■ RECORDS PROVIDED ■
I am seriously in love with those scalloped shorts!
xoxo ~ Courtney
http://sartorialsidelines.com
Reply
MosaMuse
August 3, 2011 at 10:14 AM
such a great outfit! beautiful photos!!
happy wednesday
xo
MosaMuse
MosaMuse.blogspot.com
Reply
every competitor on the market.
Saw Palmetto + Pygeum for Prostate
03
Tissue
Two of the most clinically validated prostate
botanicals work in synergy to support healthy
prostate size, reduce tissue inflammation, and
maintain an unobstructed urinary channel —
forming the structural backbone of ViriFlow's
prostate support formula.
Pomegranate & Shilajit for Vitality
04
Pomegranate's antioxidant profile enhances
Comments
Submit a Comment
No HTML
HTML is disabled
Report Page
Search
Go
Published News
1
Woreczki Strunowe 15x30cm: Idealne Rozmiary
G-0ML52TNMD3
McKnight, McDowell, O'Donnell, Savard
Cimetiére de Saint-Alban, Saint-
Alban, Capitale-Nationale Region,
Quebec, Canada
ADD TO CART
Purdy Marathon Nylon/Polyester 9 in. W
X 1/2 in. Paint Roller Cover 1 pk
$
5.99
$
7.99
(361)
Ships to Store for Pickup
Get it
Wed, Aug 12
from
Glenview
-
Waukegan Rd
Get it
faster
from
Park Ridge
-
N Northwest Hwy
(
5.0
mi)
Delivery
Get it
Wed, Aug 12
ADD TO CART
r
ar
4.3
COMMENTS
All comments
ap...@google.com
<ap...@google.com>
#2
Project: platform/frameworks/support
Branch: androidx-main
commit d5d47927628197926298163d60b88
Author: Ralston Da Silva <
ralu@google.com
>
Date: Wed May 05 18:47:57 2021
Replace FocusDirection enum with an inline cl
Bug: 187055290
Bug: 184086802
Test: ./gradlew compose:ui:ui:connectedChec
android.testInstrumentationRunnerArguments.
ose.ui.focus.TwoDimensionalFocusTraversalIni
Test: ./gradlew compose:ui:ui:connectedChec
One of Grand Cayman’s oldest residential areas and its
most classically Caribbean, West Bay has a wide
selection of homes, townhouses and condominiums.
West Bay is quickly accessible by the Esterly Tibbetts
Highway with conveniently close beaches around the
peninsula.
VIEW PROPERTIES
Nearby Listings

■ EXERCISE DIRECTIONS ■
Pull every line containing "google" out of the entries.

■ FINISHED EXERCISE ■
ap...@google.com
<ap...@google.com>
ralu@google.com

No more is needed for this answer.